● **The records**
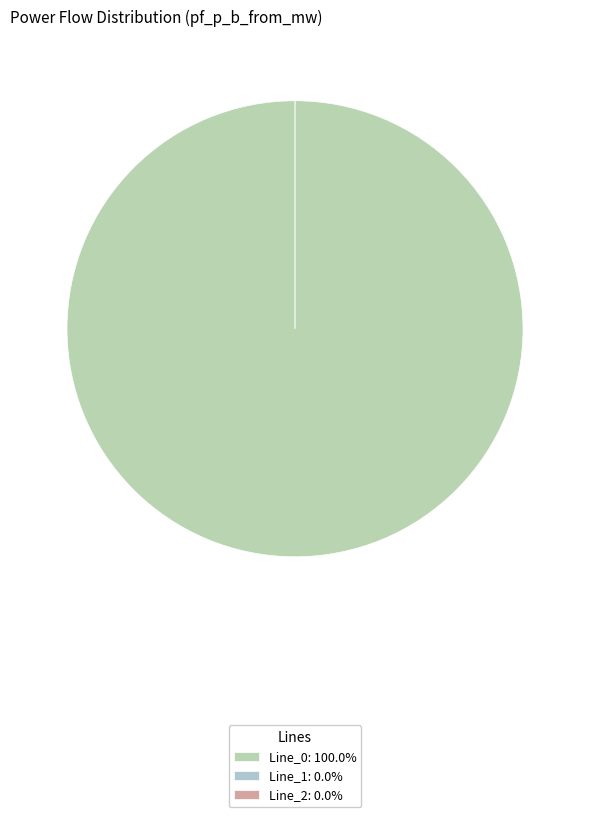

Do Line_2 and Line_0 together represent more than half of the pie?

Yes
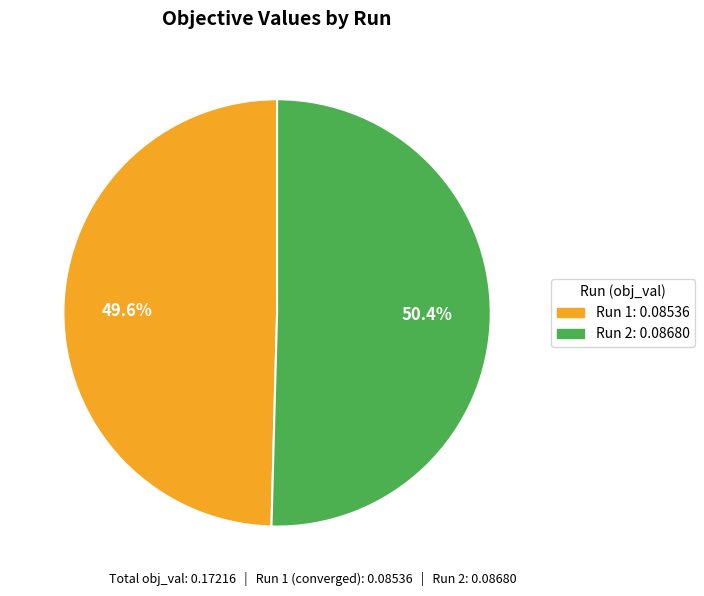

True or false: Run 1 accounts for 40% of the total.

False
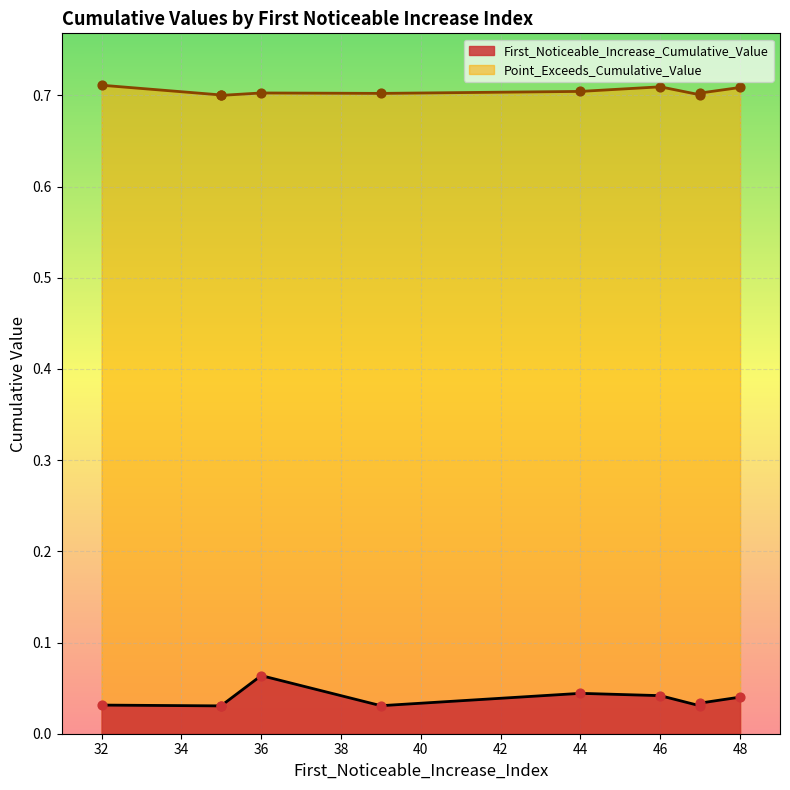

Which series has the largest total across all categories?

Point_Exceeds_Cumulative_Value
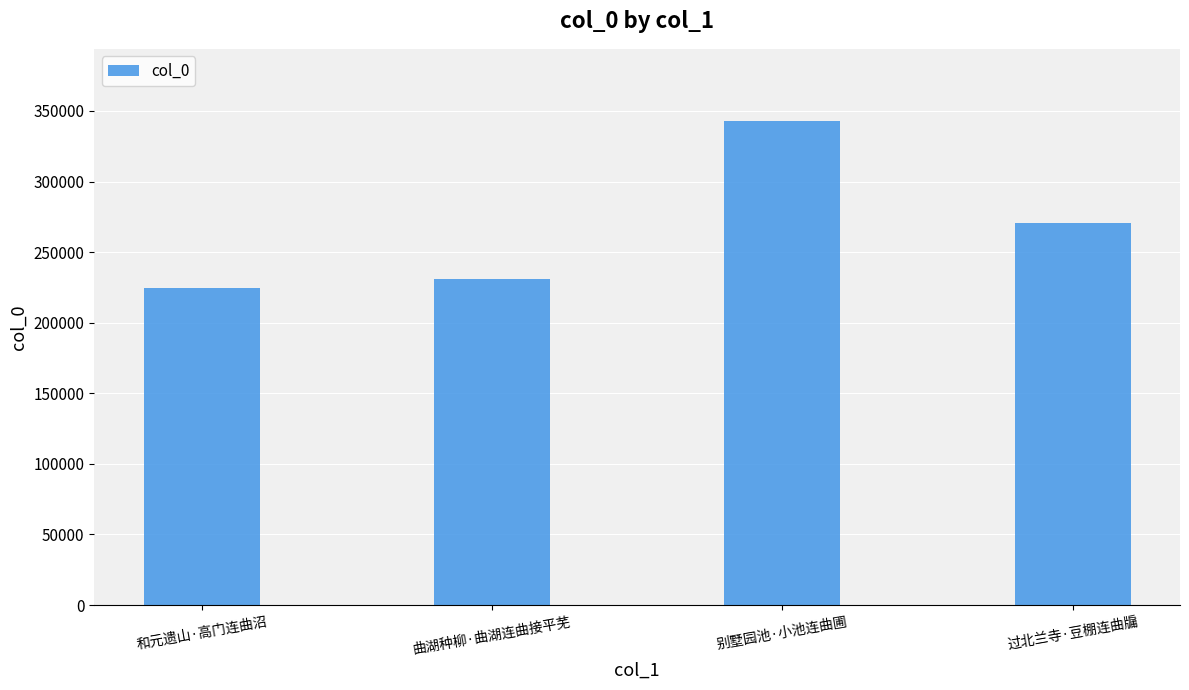

What is the greatest value displayed?

342607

● **Exercise brief**
Can you copy every line of the records above word for word, leaving out the pictures?

● **Solution for this task**
Do Line_2 and Line_0 together represent more than half of the pie?

Yes

True or false: Run 1 accounts for 40% of the total.

False

Which series has the largest total across all categories?

Point_Exceeds_Cumulative_Value

What is the greatest value displayed?

342607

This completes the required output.